True, it may not be next quarter, but when the markets understood that the underlying price of real estate was far less than the trading value of mortgages, they moved quickly. All institutional investors with significant holdings in fossil companies are at risk. Endowment fiduciaries should take notice.
To do that, we all need to discard some divestment myths.
The most glaring is the false notion that investors have to choose between their values and the bottom line.
Not so.
The new energy economy is full of sound investments that regularly outperform the market. They can be found in surprising places, across many regions, in all asset classes. They are found in infrastructure and energy efficiency, clean energy and technology, and sustainable agriculture and consumer products.
Conventional fund managers often trot out tired ideas about the “volatility” of clean-energy investments.
But little is risky about investing in a solar array or wind farm tied to a 20-year power- purchase agreement. Similarly, investment-grade climate bonds are available in every part of the economy—$164-billion in 2013 alone, according to the Climate Bonds Initiative, a nonprofit group.
Some critics of fossil-fuel divestment like to say that apartheid divestment was a less risky commitment because it was much smaller in scale. But that is not true.
At one point in the 1980s, between one-third and one-half of the companies in the S&P 500 did business in South Africa. Fossil-fuel energy companies make up 9 to 12 percent of the S&P 500.
Probably the worst fallacy that Harvard’s president, Drew Faust and others have been deceived by is the idea that those of us who use fossil fuels are as complicit as the coal, oil, and gas industries in perpetuating our dependence.
Continuing to drive your car is not on par with the systemic rigging of the system that fossil-fuel companies and their political supporters have wrought. That is like blaming the child born to a drug abuser for her own addiction.
And though she does not outwardly say it, President Faust appears to think that divestment is a breach of the institution’s fiduciary duty.
But this straw man has been repeatedly knocked down by a host of authoritative voices, including those who shaped the Uniform Prudent Investor Act, which many states follow. It says: “There is no duty to maximize the return of individual investments but instead a duty to implement an overall investment strategy that is rational and appropriate to the fund.”

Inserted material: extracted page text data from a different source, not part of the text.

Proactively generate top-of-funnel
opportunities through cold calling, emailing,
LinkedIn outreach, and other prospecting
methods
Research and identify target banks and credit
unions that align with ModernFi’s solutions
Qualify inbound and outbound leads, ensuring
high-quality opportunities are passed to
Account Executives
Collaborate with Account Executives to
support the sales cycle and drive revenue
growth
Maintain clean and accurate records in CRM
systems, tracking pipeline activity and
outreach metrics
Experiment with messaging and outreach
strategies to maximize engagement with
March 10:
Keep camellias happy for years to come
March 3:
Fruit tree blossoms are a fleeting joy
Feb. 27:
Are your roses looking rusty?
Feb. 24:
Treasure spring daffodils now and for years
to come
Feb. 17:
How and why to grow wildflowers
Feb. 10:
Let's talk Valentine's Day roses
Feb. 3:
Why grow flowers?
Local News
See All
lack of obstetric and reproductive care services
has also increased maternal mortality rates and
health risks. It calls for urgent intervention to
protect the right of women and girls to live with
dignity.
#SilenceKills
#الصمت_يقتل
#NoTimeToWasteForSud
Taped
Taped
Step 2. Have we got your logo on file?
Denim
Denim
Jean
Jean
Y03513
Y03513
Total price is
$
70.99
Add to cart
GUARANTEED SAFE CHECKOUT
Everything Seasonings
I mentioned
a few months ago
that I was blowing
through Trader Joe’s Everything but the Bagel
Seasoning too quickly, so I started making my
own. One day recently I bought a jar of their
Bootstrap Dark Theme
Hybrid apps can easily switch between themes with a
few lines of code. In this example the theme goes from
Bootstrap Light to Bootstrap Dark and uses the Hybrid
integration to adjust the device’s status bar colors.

It is time to modernize the definition of fiduciary duty for the 21st-century climate reality. It is not acceptable to invest in the fuel sources that are undercutting the vital earth systems on which humans depend.
Philanthropies, as well as universities, have a fiduciary duty to promote current and future prosperity. It would be one thing if there was a choice between profits and values in this case. But there is not. And those that hide behind financial risk and underperformance just aren’t doing their homework.

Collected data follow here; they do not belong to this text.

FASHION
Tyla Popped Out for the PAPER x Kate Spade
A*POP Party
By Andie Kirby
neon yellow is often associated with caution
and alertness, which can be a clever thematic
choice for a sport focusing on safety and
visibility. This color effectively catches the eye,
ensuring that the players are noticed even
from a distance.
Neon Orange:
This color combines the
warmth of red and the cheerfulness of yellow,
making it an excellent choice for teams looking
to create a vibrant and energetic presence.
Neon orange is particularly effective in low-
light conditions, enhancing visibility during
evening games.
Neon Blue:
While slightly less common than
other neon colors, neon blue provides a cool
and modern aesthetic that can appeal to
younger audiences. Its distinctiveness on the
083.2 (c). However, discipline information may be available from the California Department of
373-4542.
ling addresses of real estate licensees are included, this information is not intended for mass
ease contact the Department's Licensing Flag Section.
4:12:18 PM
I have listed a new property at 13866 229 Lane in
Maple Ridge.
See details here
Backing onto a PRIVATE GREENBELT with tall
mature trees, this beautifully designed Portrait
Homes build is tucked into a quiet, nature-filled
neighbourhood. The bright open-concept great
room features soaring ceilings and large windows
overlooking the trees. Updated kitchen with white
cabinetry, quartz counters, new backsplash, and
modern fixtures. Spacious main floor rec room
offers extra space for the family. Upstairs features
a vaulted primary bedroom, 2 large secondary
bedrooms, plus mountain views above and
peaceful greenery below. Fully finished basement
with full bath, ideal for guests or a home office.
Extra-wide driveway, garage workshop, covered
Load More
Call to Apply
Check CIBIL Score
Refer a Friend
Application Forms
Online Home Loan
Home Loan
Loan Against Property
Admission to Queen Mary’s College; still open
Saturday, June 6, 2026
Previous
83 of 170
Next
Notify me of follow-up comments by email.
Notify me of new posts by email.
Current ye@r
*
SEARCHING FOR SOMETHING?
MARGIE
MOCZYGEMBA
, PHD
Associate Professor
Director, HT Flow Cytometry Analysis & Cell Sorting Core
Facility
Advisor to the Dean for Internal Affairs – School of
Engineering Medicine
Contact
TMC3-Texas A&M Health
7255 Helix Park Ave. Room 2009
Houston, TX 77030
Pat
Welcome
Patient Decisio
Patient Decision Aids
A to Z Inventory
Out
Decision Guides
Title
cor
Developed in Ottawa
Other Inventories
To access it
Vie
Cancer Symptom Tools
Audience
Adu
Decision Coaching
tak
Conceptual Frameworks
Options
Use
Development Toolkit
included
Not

I have divested my personal and foundation assets, and I am investing in companies that will form the new energy economy.
I am doing that because I want to apply what I learned at Harvard: I went to Harvard’s Business school when I was young (in my 30s) and to the John F. Kennedy School of Government in 2008, when I was “old” (in my 50s)—just when Drew Faust began her tenure as president. While I was at the Kennedy School, Dean David Ellwood promoted to all of us the idea that anyone involved in public service has to be thinking about “acting in time.”

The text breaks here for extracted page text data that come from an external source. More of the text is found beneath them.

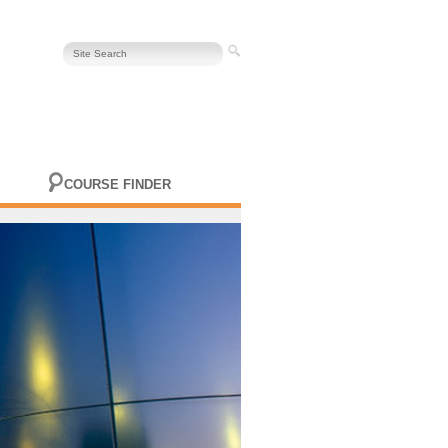
COURSE FINDER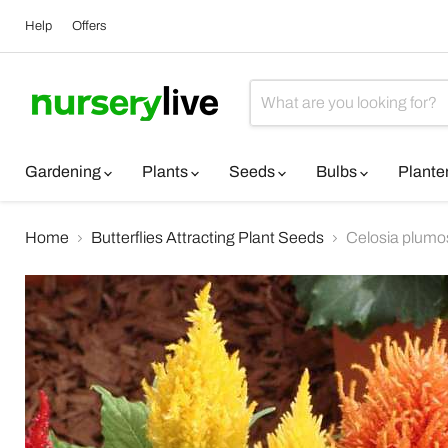
Help
Offers
Gardening
Plants
Seeds
Bulbs
Plante
Home
Butterflies Attracting Plant Seeds
Celosia plumo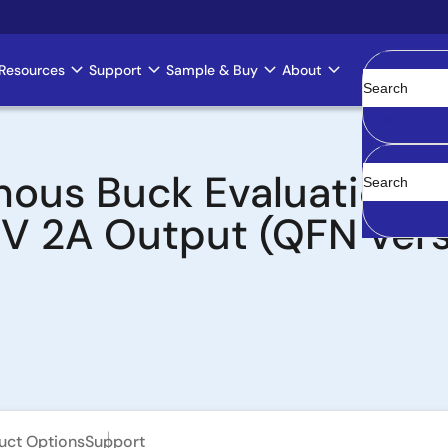
Resources
Support
Sample & Buy
About
Clear
ous Buck Evaluation Bo
3V 2A Output (QFN vers
uct Options
Support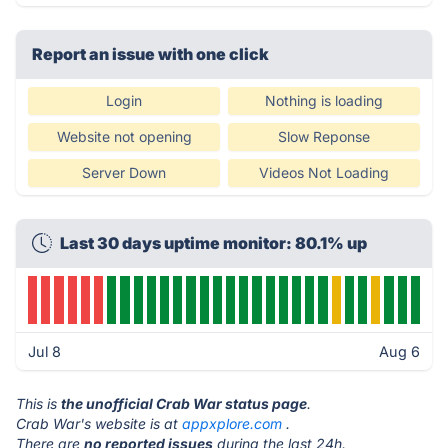
Report an issue with one click
Login
Nothing is loading
Website not opening
Slow Reponse
Server Down
Videos Not Loading
Last 30 days uptime monitor: 80.1% up
Jul 8
Aug 6
This is
the unofficial Crab War status page
.
Crab War's website is at
appxplore.com
.
There are
no reported issues
during the last 24h.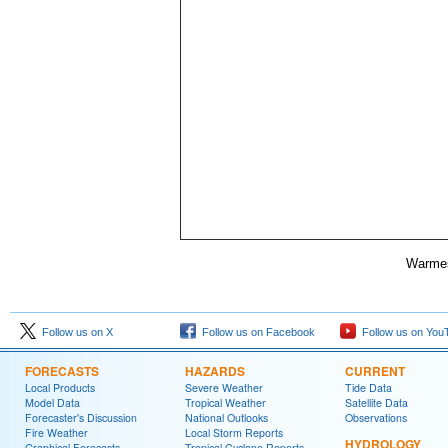
Warmes
Follow us on X
Follow us on Facebook
Follow us on You
FORECASTS
HAZARDS
CURRENT
Local Products
Severe Weather
Tide Data
Model Data
Tropical Weather
Satellite Data
Forecaster's Discussion
National Outlooks
Observations
Fire Weather
Local Storm Reports
HYDROLOGY
Graphical Forecasts
Tropical Cyclone Reports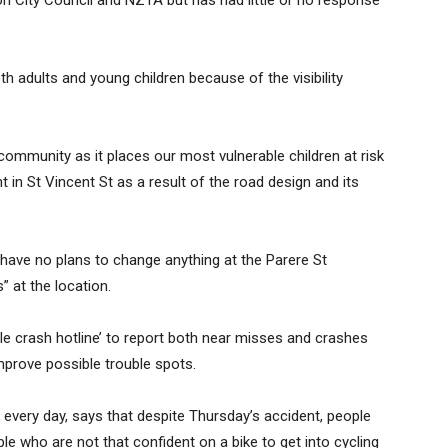
n City Council and NZTA but has had little or no response
 adults and young children because of the visibility
or community as it places our most vulnerable children at risk
nt in St Vincent St as a result of the road design and its
 have no plans to change anything at the Parere St
” at the location.
le crash hotline’ to report both near misses and crashes
improve possible trouble spots.
every day, says that despite Thursday’s accident, people
le who are not that confident on a bike to get into cycling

Now is the time for philanthropy to direct its power toward creative investments scaled to meet the challenges of the global climate crisis.
Together we can use philanthropy’s resources, power, reputation, and credibility to support a broader movement to divest of damaging energy sources and invest in clean ones. The time to act is now.
Lisa Renstrom is a trustee of Bonwood Social Investment, a foundation that supports social-change efforts, especially groups working to curb global warming.